▶ **Excerpt**
— BEGIN —

Every morning, we compile the links of the day and dump them here… highlighting the big storyline. Because there’s nothing quite as satisfying as a good morning dump.
“… We’ll look at film, but I think I already have a clue of the way I want to play going into Game 3.”
Those are the words of someone who has experienced the ups and downs of playoff basketball. And the evidence suggests Irving is wise not to hang his head.
Here’s a look at Irving’s last five playoff games following a postgame loss, dating to the 2016 NBA Finals when he was a member of the Cleveland Cavaliers.
— 40 points on 15-of-17 shooting
— 38 points on 16-of-29 shooting
— 19 points on 8-of-23 shooting
— 42 points on 15-of-22 shooting
— 41 points on 17-of-24 shooting
That’s an average of 36 points per game on 57 percent shooting in Irving’s previous five playoff games immediately following a loss.
“He’s never going to go 4-for-16 again,” Stevens insisted Wednesday during an interview with 98.5 The Sports Hub’s “Toucher & Rich.” “… 4-for-16 is an anomaly.”
NBCSports Boston — Why Kyrie Irving’s confidence after brutal game 2 is well-placed
That quote from Stevens… I would say “hey, no pressure, Kyrie” but the bar is quite low. Like, If Irving submits a 5-16 shooting line tomorrow night he’s totally in the clear and Brad is vindicated.
It’s a testament to who Kyrie is as a basketball player — both on paper, as Chris Forsberg lays out the numbers for us in those previous five playoff games after losses, and, in essence. Kyrie is usually bona fide killer when he really wants to be — that when we hear him promise he knows what to do, and we hear his coach confidently claim he’s going to do it, we believe it.
The only thing that puts the tiniest shred of doubt in my head is that he’s got a pretty legitimate opponent on the other side of the court that has the ability to make things really tough for him. Eric Bledsoe is a fantastic on-ball defender, the Bucks have loads of length near the basket, and Mike Budenholzer’s scheme seems hell-bent on having other Celtics make shots.
Looking at those last five Kyrie playoff performances after a loss, one thing is clear: Kyrie shoots the ever living shit out of the ball in these bounce-back games. Save for his 19 point anomaly on 8-23 shooting, that tends to go really, really well. But what if Irving starts 0-4 tomorrow night? You tend to want a guy like Irving to shoot himself out of such a start, but that didn’t work two nights ago. Brad called 4-16 an anomaly, but what if the degree of difficulty the Bucks are imposing on Irving actually makes 4-16 more of a reality? Will Kyrie adjust and impose his will on the game in other ways? On Tuesday he didn’t. On Friday, whether it’s a better shooting night, or a better passing night, he must.

— END —

▶ **What you will do**
a) According to the article about Kyrie Irving, what did he average in his previous five playoff games immediately following a loss?
b) Extend the article about Kyrie Irving's playoff bounce-back games with a few more paragraphs, starting after its final sentence.
The data that comes after this point is separate material and has no connection to the article about Kyrie Irving.

▶ **Data extract**
— BEGIN —

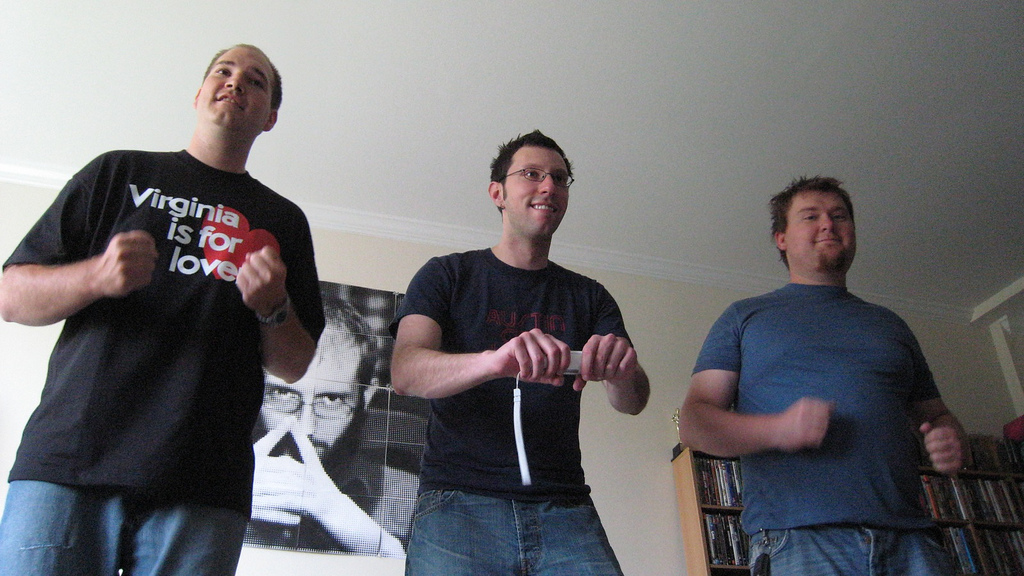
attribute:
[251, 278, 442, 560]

— END —

▶ **Expected outputs**
a) He averaged 36 points per game on 57 percent shooting.

b)
On page 2, Giannis says he doesn’t like it when the Celtics defend him
“When they hit you, you get off-balance,” Antetokounmpo told Goodwill. “You gotta be able to play through the contact, and it’s gonna be a lot of contact this series. If that’s how it’s gonna be, that’s how it’s gonna be.
“How much extra can you get? You can get physical, but at the end of the day, I can use that to my advantage. You can play to the limits of fouling. They definitely play to the limits of (flagrant) fouling.”
Antetokounmpo later told Goodwill that you can’t complain to the refs.
“You gotta play,” Antetokounmpo said. “It’s not gonna be easy. That’s what basketball is about: Nothing is easy. When they hit you, you gotta get back up and keep moving.”
The interview with Vince Goodwill from Yahoo Sports seems to end there, but I got access to the extended version and here’s the transcript:
“One more thing, Vince. When they hit you, sometimes you have to take steps in order to avoid it. Often, you take more than two steps. Sometimes three, sometimes five, you even take seven steps sometimes.
How much extra can you get? You can get carried away, but at the end of the day, I can use that to my advantage because I am a physical freak and take such long strides that they don’t know what to do. I’m also a superstar in this league and I get superstar treatment. I can play to the limits of traveling. I definitely play to the limits of (flagrant) traveling.
You gotta play. It’s not going to be easy to travel so much. That’s what breaking the rules is about. When they hit you, you gotta get back up and keep moving… specifically keep moving without dribbling the ball taking many steps at a time.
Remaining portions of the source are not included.